Suppose that just by doubling the amount of output that it produces each year, a firm's per-unit production costs fall by 30 percent. This is an example of: a. Economies of scale. b. Improved resource allocation. c. Technological advance. d. The demand factor.

Identify the following arguments about economic growth as being either anti- growth or pro-growth. a. Growth means worker burnout and frantic schedules. b. Rising incomes allow people to buy more education, medical care, and recreation. c. The Earth has only finite amounts of natural resources. d. We still have poverty, homelessness, and discrimination even in the richest countries. e. Richer countries spend more money protecting the environment. f. Natural resource prices have fallen rather than increased over time.

True or False: Countries that currently have low real GDPs per capita are destined to always have lower living standards than countries that currently have high real GDPs per capita.

Identify each of the following situations as something that either promotes growth or retards growth. a.
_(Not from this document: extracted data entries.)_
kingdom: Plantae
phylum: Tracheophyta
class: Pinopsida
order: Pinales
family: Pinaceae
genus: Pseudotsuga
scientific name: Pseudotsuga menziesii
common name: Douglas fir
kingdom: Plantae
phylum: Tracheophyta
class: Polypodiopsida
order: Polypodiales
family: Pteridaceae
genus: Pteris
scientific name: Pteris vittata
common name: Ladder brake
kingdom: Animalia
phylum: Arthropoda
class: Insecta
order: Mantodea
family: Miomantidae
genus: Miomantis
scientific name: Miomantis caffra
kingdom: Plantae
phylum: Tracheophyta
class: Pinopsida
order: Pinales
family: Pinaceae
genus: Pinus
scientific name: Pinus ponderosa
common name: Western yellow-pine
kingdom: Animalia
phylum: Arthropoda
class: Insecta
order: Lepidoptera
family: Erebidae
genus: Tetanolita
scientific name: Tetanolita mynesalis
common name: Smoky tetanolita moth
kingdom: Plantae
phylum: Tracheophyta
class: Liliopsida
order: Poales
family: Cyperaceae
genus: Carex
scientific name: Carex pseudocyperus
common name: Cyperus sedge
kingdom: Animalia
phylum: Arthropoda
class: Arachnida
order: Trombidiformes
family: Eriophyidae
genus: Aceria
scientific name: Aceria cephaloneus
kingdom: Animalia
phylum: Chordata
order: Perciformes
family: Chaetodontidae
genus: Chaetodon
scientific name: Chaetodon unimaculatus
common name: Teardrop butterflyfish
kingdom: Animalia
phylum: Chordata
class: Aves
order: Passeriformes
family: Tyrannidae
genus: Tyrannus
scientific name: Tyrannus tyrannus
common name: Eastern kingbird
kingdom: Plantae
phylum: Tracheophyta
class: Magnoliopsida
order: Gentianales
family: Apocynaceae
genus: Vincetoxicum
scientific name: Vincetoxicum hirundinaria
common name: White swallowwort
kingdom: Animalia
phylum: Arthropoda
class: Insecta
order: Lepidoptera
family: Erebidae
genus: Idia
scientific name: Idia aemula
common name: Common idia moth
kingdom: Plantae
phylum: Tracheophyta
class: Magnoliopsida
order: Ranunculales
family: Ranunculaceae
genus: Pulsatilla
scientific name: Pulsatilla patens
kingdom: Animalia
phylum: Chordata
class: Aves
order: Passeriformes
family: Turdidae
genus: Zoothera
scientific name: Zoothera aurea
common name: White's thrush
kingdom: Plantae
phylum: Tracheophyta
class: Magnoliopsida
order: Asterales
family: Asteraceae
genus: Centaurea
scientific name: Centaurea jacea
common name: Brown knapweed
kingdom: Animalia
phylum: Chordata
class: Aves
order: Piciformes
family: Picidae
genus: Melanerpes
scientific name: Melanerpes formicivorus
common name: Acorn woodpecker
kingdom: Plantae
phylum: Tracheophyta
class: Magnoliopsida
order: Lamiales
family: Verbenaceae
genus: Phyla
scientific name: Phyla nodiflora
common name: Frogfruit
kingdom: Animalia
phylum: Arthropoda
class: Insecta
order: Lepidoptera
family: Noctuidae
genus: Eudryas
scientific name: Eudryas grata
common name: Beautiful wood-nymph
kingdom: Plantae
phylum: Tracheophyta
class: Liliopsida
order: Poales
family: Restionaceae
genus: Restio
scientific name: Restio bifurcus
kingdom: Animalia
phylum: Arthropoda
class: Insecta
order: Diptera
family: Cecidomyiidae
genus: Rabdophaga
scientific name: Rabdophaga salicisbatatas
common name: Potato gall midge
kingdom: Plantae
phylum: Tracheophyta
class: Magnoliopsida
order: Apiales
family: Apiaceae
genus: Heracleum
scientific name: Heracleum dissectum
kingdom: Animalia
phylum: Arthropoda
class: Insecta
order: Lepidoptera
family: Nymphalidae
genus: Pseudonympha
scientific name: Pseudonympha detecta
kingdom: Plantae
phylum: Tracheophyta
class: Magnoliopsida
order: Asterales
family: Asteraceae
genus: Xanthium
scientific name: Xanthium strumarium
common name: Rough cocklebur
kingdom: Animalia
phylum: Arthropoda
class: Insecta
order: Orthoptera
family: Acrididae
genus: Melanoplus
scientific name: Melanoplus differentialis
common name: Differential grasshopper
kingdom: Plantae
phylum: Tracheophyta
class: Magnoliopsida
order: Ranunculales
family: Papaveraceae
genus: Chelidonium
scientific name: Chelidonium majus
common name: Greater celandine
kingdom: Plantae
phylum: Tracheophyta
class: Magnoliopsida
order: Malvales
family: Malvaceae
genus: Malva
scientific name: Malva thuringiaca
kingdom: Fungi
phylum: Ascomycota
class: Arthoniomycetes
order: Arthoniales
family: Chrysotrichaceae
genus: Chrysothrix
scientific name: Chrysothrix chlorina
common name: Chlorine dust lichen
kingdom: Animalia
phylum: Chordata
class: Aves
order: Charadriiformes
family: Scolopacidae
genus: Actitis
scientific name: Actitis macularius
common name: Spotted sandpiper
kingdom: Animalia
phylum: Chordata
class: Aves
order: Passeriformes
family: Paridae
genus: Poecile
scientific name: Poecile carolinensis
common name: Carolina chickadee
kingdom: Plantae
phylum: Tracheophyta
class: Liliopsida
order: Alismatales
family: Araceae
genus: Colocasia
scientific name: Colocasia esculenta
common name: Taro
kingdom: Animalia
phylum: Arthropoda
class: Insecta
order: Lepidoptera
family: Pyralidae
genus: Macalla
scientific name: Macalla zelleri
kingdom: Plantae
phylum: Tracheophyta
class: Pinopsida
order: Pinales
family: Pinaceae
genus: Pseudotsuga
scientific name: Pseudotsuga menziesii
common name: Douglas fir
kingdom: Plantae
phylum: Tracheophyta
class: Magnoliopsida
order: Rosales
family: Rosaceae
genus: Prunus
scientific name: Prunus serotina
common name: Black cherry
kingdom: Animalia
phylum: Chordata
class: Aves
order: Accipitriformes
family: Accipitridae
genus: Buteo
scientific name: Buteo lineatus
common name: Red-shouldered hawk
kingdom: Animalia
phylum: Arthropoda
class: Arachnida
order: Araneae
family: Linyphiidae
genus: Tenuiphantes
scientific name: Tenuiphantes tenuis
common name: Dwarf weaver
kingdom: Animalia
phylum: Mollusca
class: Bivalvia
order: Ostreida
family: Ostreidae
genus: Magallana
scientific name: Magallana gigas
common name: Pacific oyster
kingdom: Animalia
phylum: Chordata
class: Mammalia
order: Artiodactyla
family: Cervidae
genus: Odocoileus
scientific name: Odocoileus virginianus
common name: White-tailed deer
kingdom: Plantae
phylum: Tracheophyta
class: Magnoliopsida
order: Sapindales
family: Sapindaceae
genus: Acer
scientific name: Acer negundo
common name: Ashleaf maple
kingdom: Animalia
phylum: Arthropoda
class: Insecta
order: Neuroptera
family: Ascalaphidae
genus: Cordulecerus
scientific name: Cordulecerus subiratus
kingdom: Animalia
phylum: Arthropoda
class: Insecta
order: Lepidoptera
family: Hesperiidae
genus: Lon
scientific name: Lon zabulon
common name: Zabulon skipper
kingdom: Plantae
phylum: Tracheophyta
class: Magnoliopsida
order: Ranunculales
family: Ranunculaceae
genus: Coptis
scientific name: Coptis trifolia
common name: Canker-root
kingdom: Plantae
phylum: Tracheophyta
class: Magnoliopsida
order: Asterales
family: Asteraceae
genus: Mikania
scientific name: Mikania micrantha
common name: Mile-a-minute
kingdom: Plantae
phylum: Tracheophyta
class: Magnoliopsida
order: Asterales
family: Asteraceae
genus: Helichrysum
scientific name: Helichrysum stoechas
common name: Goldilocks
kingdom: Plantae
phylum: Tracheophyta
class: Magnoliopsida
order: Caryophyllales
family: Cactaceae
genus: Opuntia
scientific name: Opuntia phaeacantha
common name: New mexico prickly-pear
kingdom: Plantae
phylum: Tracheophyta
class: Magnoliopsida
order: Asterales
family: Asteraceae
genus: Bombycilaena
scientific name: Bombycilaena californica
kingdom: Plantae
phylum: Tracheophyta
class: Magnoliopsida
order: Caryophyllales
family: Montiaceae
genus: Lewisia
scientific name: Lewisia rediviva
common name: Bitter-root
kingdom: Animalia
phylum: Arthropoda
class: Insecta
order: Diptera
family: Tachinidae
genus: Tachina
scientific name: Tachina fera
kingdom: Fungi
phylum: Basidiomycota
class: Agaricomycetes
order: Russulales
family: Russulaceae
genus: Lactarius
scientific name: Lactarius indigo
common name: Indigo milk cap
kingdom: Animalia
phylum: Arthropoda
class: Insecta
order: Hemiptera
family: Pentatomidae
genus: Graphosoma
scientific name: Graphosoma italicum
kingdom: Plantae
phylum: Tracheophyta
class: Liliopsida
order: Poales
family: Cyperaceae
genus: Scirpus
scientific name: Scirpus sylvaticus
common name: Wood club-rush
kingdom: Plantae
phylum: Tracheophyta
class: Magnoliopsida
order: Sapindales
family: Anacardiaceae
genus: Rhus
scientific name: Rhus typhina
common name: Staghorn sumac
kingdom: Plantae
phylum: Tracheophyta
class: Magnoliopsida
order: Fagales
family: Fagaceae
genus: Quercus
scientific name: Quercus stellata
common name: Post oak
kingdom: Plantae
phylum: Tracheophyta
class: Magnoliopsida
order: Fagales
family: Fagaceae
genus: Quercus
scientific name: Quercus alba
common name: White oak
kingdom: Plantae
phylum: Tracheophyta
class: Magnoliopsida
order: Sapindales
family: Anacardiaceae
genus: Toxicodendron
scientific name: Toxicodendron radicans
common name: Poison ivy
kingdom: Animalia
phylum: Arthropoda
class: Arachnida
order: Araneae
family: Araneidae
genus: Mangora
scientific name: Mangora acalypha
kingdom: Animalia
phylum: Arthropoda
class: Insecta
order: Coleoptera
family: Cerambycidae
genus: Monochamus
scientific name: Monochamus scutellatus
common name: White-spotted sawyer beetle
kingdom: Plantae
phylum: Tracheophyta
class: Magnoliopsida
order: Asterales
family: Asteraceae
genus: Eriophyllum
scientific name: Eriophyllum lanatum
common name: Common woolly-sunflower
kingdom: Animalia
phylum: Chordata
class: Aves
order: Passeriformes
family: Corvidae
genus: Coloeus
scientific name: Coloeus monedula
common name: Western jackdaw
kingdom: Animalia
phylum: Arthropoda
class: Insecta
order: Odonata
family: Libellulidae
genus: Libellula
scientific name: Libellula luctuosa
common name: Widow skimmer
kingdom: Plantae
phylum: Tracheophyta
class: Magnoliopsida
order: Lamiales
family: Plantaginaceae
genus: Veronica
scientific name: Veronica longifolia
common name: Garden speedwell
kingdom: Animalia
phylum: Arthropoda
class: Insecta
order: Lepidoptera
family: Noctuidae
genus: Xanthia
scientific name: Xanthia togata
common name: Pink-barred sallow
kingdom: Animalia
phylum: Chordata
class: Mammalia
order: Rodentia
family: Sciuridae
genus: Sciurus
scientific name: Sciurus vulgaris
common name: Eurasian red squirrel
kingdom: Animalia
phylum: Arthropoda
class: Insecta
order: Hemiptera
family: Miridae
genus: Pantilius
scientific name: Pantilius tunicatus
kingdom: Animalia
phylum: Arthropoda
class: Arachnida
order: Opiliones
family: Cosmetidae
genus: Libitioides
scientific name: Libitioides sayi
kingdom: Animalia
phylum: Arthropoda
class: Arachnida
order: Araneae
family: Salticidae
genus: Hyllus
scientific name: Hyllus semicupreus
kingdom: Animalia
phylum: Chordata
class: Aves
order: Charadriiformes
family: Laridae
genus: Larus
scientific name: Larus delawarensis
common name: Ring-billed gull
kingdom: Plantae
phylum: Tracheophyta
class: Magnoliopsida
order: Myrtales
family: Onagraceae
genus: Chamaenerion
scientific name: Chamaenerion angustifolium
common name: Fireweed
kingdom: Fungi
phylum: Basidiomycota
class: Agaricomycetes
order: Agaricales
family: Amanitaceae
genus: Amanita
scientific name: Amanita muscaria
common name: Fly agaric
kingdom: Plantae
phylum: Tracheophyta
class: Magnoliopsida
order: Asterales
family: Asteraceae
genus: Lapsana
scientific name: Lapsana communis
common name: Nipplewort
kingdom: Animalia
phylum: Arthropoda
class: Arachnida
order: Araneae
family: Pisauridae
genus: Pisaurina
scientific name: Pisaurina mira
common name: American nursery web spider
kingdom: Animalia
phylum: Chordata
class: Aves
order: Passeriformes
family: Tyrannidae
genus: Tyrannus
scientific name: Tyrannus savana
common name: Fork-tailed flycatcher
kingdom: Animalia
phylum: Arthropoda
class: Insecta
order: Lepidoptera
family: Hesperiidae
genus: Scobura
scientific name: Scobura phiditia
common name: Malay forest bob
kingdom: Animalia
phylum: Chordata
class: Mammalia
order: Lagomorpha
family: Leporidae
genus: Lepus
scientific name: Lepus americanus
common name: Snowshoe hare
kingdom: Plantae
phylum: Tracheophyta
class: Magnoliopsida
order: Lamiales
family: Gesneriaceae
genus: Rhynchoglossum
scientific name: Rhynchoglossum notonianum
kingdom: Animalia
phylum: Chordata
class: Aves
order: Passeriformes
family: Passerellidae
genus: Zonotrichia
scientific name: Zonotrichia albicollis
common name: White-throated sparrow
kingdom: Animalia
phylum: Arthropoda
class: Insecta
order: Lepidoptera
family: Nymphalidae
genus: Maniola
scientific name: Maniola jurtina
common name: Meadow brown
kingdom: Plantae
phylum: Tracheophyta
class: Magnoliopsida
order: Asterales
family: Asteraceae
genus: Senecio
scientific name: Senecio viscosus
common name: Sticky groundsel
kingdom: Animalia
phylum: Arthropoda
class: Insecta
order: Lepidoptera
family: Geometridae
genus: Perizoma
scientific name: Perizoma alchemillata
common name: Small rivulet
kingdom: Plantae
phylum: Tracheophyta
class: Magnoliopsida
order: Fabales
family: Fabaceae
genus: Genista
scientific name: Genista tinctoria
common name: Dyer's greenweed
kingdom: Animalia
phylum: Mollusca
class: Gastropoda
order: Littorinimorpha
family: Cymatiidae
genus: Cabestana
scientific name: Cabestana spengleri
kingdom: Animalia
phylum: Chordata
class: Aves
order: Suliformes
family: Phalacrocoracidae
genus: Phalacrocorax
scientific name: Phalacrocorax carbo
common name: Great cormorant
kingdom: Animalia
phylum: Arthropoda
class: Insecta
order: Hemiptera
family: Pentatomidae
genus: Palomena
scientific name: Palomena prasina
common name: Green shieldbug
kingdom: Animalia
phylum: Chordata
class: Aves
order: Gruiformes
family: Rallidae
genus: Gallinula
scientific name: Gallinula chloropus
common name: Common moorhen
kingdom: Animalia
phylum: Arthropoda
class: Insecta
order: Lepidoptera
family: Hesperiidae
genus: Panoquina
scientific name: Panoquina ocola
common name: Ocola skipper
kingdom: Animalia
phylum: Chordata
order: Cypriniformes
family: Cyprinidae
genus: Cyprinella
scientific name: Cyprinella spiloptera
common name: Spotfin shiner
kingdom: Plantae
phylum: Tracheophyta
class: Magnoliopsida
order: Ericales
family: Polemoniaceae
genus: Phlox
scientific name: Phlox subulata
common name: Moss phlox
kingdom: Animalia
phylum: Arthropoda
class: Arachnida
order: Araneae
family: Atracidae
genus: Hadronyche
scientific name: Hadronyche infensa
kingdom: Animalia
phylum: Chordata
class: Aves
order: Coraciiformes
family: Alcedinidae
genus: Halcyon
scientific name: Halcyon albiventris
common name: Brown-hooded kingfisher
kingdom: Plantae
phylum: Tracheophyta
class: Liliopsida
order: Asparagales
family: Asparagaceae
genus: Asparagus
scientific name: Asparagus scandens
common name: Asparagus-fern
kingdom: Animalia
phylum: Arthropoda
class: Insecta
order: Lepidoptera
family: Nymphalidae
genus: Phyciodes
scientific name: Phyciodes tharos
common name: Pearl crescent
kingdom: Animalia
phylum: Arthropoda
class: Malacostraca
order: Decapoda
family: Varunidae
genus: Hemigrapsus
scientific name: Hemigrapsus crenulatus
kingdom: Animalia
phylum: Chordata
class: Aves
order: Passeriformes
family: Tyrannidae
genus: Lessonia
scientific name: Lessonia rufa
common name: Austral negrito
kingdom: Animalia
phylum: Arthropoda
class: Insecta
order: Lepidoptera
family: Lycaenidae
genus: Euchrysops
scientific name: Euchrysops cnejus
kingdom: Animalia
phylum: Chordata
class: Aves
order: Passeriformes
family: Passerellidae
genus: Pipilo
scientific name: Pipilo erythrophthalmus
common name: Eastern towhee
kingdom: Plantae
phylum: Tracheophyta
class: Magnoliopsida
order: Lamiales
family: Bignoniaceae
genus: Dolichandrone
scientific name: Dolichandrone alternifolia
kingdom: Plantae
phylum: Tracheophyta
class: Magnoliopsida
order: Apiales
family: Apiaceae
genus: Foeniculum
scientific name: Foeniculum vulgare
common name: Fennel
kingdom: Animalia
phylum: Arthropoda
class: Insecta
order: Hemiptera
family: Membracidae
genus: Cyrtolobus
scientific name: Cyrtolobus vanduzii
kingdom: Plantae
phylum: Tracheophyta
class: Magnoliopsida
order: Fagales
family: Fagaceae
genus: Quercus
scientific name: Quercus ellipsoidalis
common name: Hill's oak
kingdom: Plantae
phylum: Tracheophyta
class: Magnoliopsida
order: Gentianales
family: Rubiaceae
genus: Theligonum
Increasing corruption allows government officials to steal people's homes. b. A nation introduces patent laws for the first time. c. A court order shuts down all banks permanently. d. A poor country extends free public schooling from 8 years to 12 years. e. A nation adopts a free-trade policy. f. A formerly communist country adopts free markets.

Real GDP equals _________ times _________. a. Average hours of work; quantity of capital. b. Average hours of work; allocative efficiency. c. Labor input; labor productivity. d. Natural resources; improvements in technology.